▸ PROBLEM SET
(A) The Stardew Valley passage wonders whether the grandfather noticed he could outdo his friends. List each way he might have outdone them.
(B) Please reproduce everything in the Stardew Valley passage from "Or maybe, just" down to "went back home?", word for word.

▸ QUOTED PASSAGE
◆ ◆ ◆
We know from the starting scenes of the game that the farmer's grandfather loved Stardew Valley. So why did he leave? Pelican Town is a good place to grow old; George and Evelyn are just fine. It's a fine place to raise a kid, but maybe he just wanted to raise his child closer to real schools and other children.
Or maybe, just maybe, he understood.
Was there a day when he was in his thirties where he looked at his friends and realized they weren't like him? That he could run faster than them, work longer, explore deeper into the hidden places of the valley?
Was there a day when he went to the wizard to ask him for help, for knowledge if nothing else? Did he learn then that his family was different? Special? Chosen? And how did he react? He couldn't possibly raise a child in the valley if they would be as strange and fey as him. He had to leave. There was no other way.
But years later, on his deathbed, did he regret that choice?
Is that why he gave the farmer the letter?
Is that why they went back home?
When the farmer steps off the bus that first day, the valley is still on the cusp of winter, just barely tipping over into spring. The flowers are starting to bloom, but a chill still hangs in the air. As soon as the farmer's boots touch the soil there's a change. The air gets warmer. The trees get greener. Not by too much, not all at once, but it changes.
◆ ◆ ◆
Dataset records
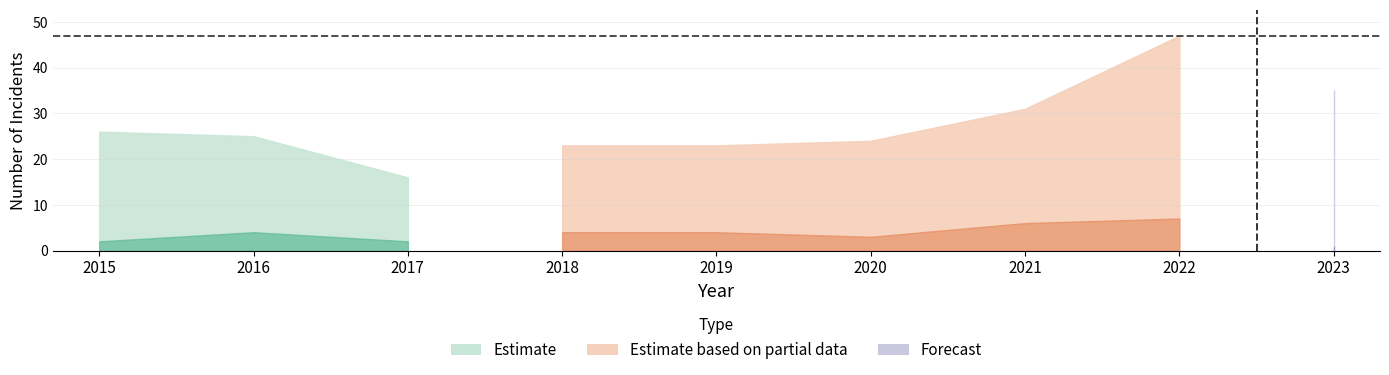

What is the difference between the highest and lowest values at 2020?

21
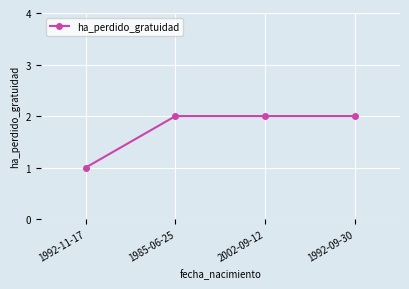

What is the change in value from 1992-11-17 to 1985-06-25?

+1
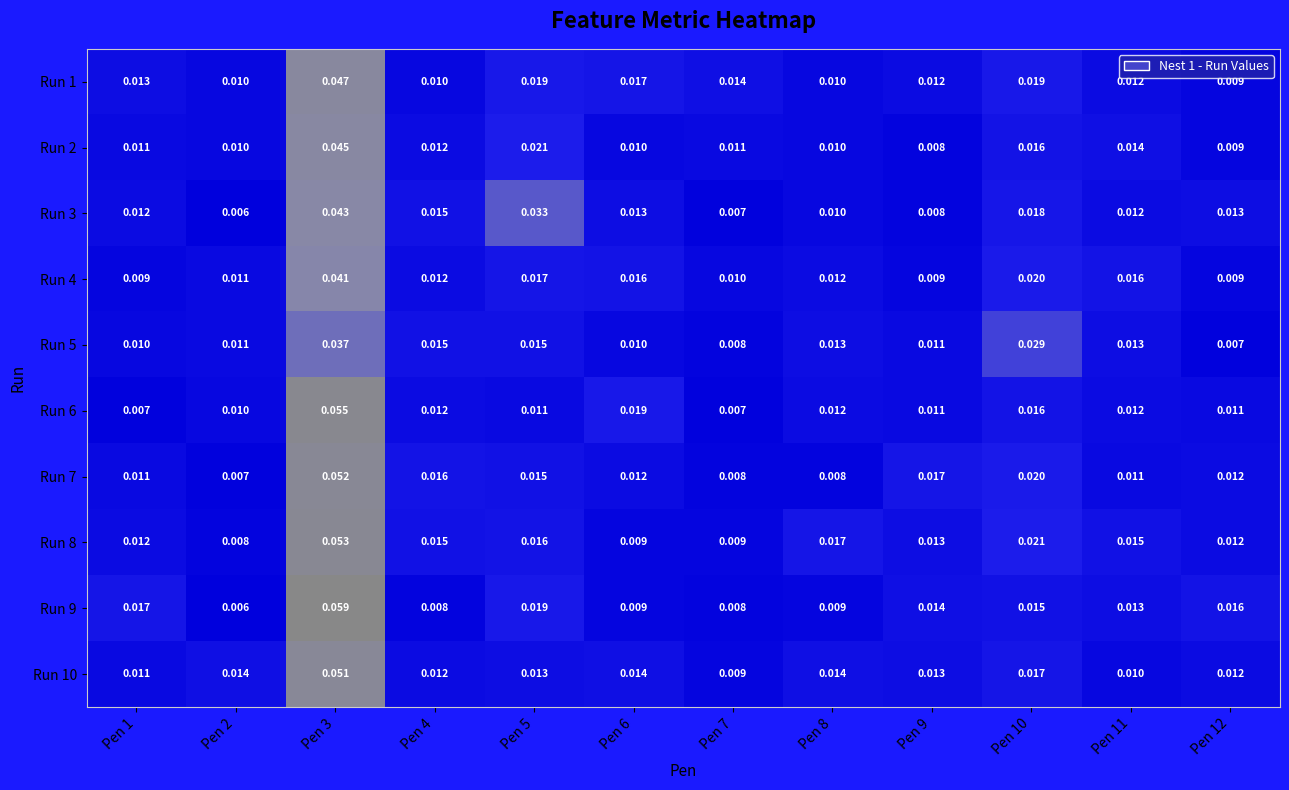

Between Pen 1 and Pen 12, which series saw the biggest shift?

Run 1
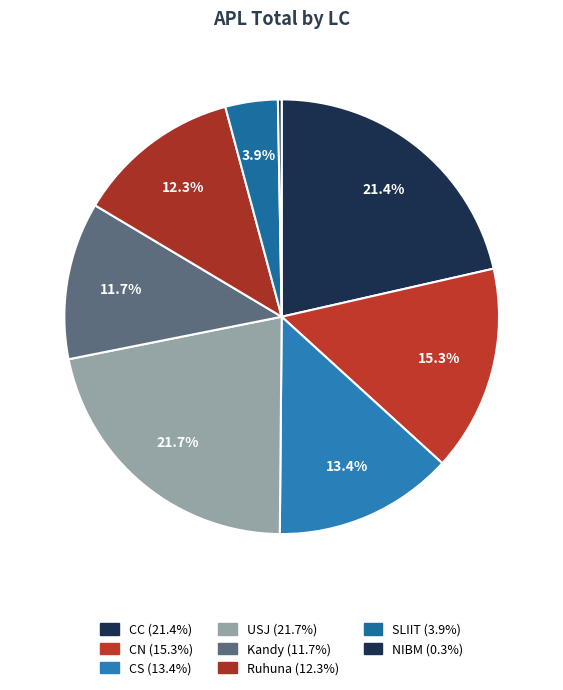

How many segments does this pie chart have?

8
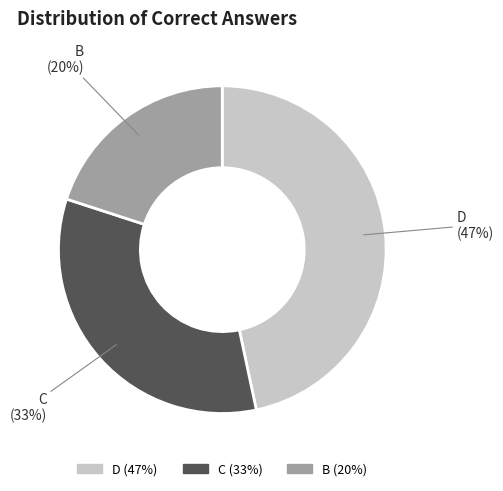

Count the number of slices in the pie.

3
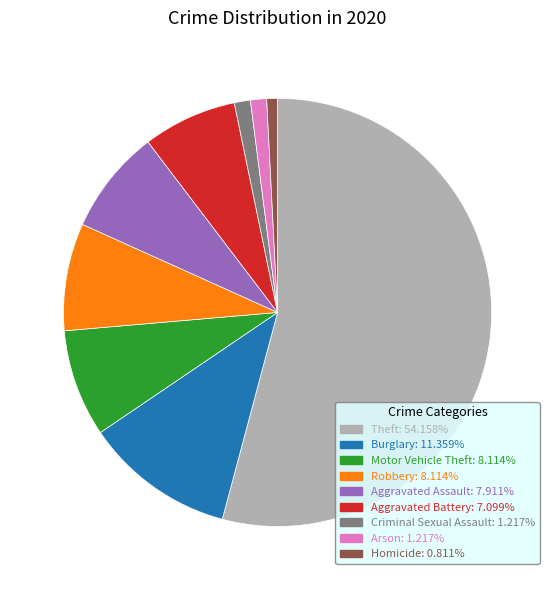

True or false: Motor Vehicle Theft accounts for 1% of the total.

False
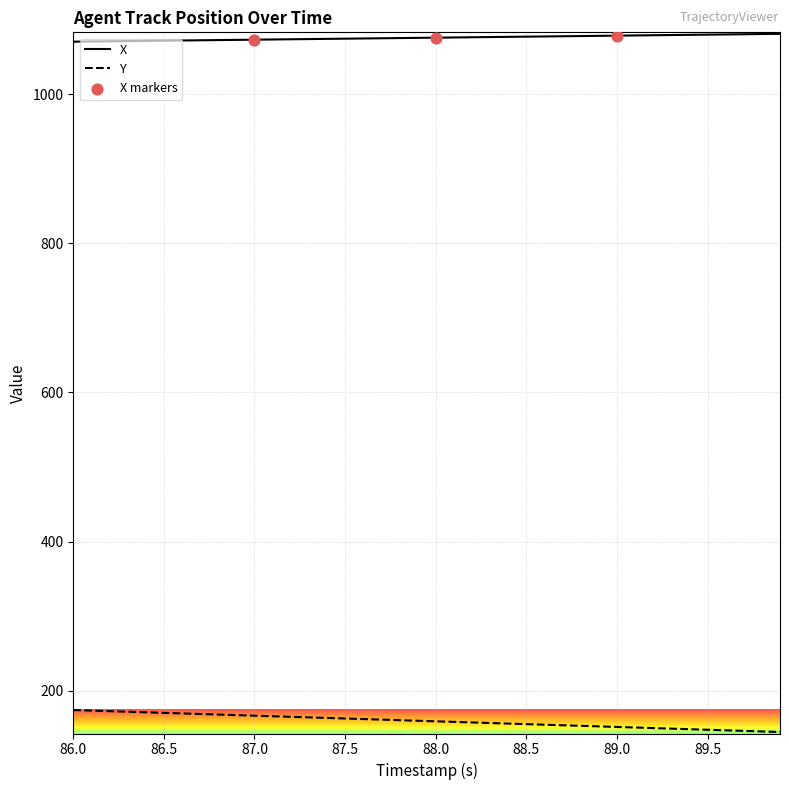

List the series in order of their peak value, highest first.

X, Y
◆ ◆ ◆
▸ LIST OF SOLUTIONS
(A)
- run faster than them
- work longer
- explore deeper into the hidden places of the valley

(B)
Or maybe, just maybe, he understood.
Was there a day when he was in his thirties where he looked at his friends and realized they weren't like him? That he could run faster than them, work longer, explore deeper into the hidden places of the valley?
Was there a day when he went to the wizard to ask him for help, for knowledge if nothing else? Did he learn then that his family was different? Special? Chosen? And how did he react? He couldn't possibly raise a child in the valley if they would be as strange and fey as him. He had to leave. There was no other way.
But years later, on his deathbed, did he regret that choice?
Is that why he gave the farmer the letter?
Is that why they went back home?